++++ DATA FOR THIS TASK ++++

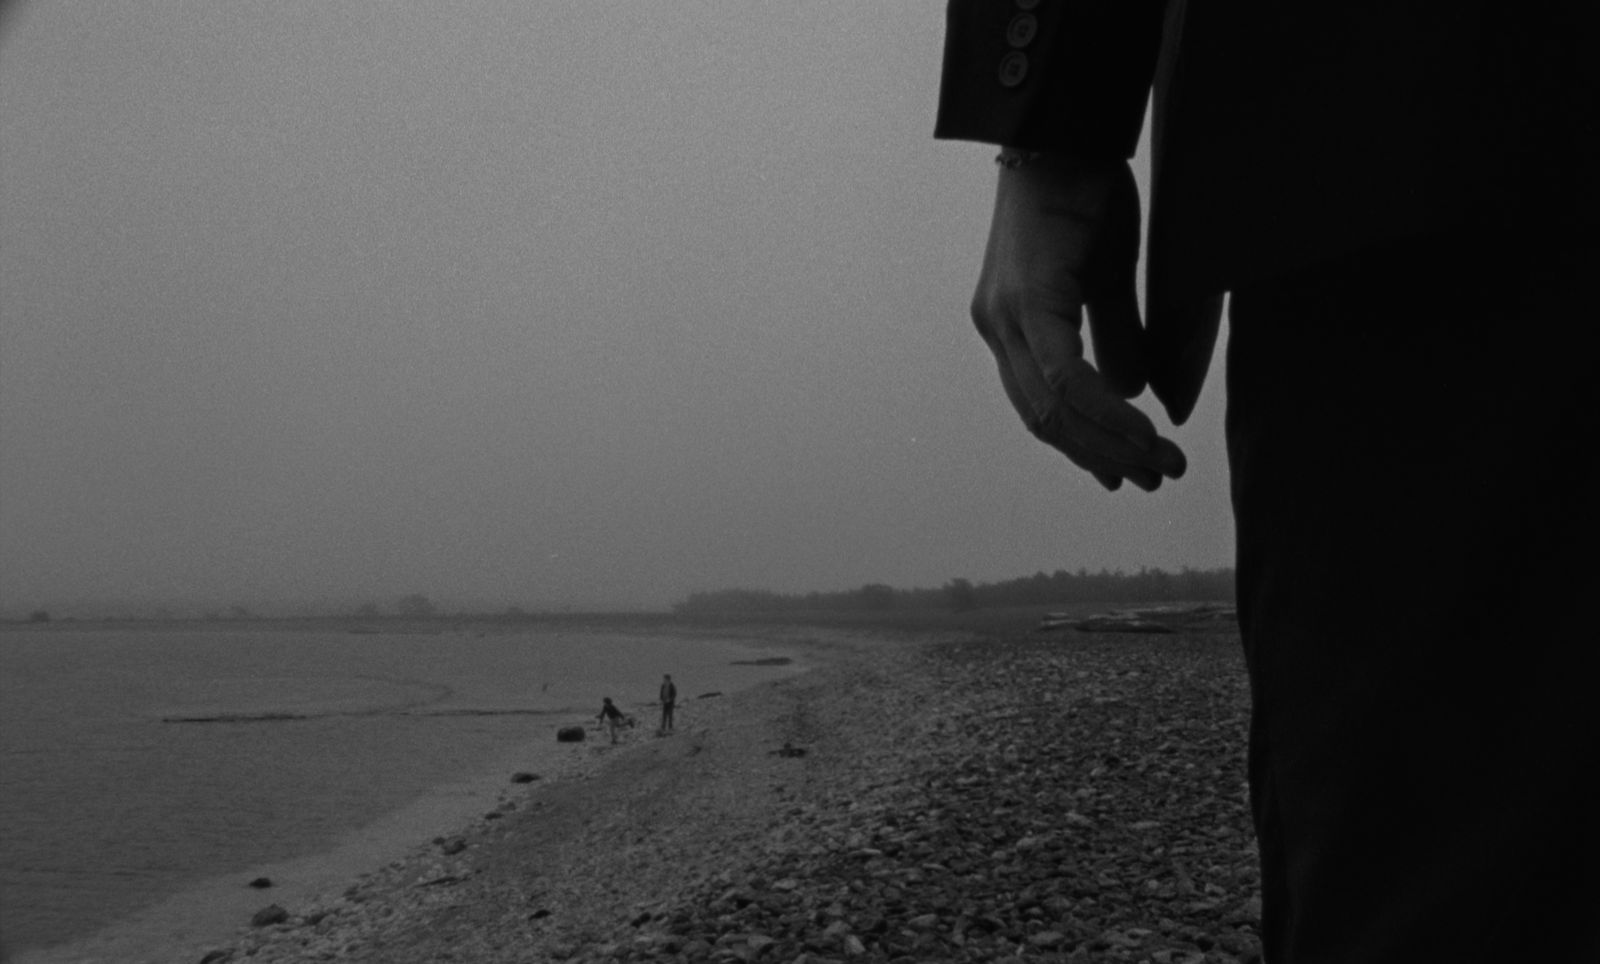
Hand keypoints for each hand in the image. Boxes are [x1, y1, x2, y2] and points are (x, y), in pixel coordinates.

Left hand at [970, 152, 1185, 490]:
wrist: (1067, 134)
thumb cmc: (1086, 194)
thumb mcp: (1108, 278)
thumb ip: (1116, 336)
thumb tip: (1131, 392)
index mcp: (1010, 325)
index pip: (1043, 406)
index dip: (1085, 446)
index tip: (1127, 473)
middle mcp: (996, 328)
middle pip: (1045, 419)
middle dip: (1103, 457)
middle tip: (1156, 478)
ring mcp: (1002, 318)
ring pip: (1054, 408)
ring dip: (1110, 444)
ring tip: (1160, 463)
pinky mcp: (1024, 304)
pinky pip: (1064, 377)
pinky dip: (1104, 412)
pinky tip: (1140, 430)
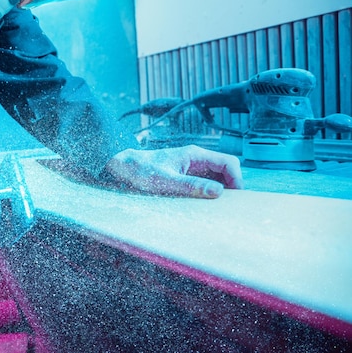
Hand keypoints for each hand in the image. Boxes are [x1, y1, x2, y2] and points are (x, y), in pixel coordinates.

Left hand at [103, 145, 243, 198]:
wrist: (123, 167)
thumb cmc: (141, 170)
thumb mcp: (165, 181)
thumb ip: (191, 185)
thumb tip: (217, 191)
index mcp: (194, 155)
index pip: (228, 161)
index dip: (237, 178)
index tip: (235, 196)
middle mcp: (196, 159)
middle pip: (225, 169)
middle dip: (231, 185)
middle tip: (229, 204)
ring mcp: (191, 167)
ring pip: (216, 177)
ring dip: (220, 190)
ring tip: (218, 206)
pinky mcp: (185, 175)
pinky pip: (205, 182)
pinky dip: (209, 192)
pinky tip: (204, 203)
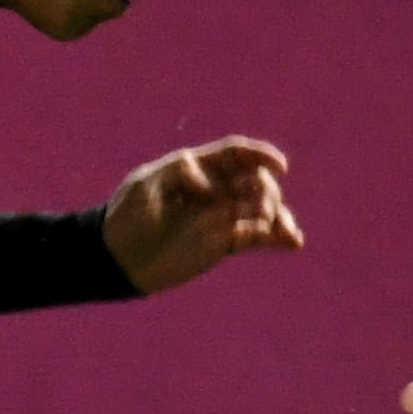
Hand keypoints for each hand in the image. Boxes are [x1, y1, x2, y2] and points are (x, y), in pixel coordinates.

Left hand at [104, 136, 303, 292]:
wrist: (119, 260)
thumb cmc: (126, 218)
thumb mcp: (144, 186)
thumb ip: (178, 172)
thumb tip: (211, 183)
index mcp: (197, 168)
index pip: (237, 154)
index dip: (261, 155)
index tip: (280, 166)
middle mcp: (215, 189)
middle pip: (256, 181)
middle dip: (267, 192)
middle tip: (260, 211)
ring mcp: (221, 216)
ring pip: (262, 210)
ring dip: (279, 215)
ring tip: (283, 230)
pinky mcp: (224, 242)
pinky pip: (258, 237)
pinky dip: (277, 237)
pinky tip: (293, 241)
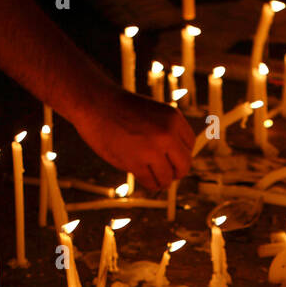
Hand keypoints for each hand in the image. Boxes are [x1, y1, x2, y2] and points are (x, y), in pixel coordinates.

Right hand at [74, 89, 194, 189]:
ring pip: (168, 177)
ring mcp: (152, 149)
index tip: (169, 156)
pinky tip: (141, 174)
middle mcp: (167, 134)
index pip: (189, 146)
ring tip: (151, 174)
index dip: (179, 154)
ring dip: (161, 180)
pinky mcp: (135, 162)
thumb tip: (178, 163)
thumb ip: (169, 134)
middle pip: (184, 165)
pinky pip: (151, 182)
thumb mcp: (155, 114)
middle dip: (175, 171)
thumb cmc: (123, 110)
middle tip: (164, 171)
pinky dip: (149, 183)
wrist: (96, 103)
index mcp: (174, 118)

++++

WHAT IS BEING ASKED
Take the lines above starting at the one containing "middle pip: (1045, 419)" and ending at the one containing "thumb cmc: (123, 110)", and print them again exactly, without pictures.

ANSWER
middle pip: (1045, 419)
middle dip: (1103, 457)
middle tip: (1156, 478)
ring mcp: (1002, 318)
ring pip: (1054, 408)
ring dip: (1110, 444)
ring tip: (1160, 463)
pinky mcp: (1024, 304)
pinky pip: (1064, 377)
pinky dip: (1104, 412)
pinky tip: (1140, 430)
Hand keypoints for each hand in the image. Boxes are [x1, y1, x2, y2] and points are (x, y), in pixel coordinates.

Left hand at [103, 145, 243, 198]:
wrist: (123, 167)
thumb cmc: (141, 170)
thumb mcp: (165, 181)
thumb ip: (191, 185)
thumb tip: (217, 191)
index mcp: (194, 155)
index pip: (228, 161)
index dip: (237, 178)
index tip: (235, 196)
middle mcp: (196, 159)
middle pip: (225, 169)
middle dip: (231, 185)
middle tip: (229, 204)
ring mcp: (191, 167)
ring pip: (216, 177)
ring dip: (220, 190)
ring tip: (218, 206)
pinky mcp: (185, 175)
pinky pip: (205, 182)
pinky dip: (209, 192)
pinky tip: (204, 203)
Hand keypoints for each hand in the image. Boxes are [x1, y1, x2, y2] and points are (x, y), in pixel coordinates.

Left hand at [104, 136, 303, 292]:
wrist: (119, 260)
thumb cmc: (126, 218)
thumb mcp: (144, 186)
thumb ip: (178, 172)
thumb tip: (211, 183)
index mcp: (197, 168)
index pip: (237, 154)
index dip: (261, 155)
index tip: (280, 166)
middle mcp: (215, 189)
middle pip: (256, 181)
middle dip: (267, 192)
middle tip: (260, 211)
ring mcp: (221, 216)
ring pip: (262, 210)
ring dip: (279, 215)
ring tip: (283, 230)
pinky mcp: (224, 242)
pinky pip: (258, 237)
pinky dip: (277, 237)
pinky tip: (293, 241)
Hand keypoints for each hand in the image. Boxes are [x1, y1, x2, y2] and points are (x, y), in pixel coordinates.

Right hand at [74, 89, 194, 189]:
ring pip: (168, 177)
ring mcp: (152, 149)
index tip: (169, 156)
pinky tip: (141, 174)
middle mcp: (167, 134)
index pip: (189, 146)
ring tip: (151, 174)
index dip: (179, 154)
ring dip: (161, 180)
pinky mcp: (135, 162)
thumb tip: (178, 163)
thumb ip: (169, 134)
middle pip: (184, 165)
pinky pip: (151, 182)
thumb mcp: (155, 114)
middle dip: (175, 171)
thumb cmc: (123, 110)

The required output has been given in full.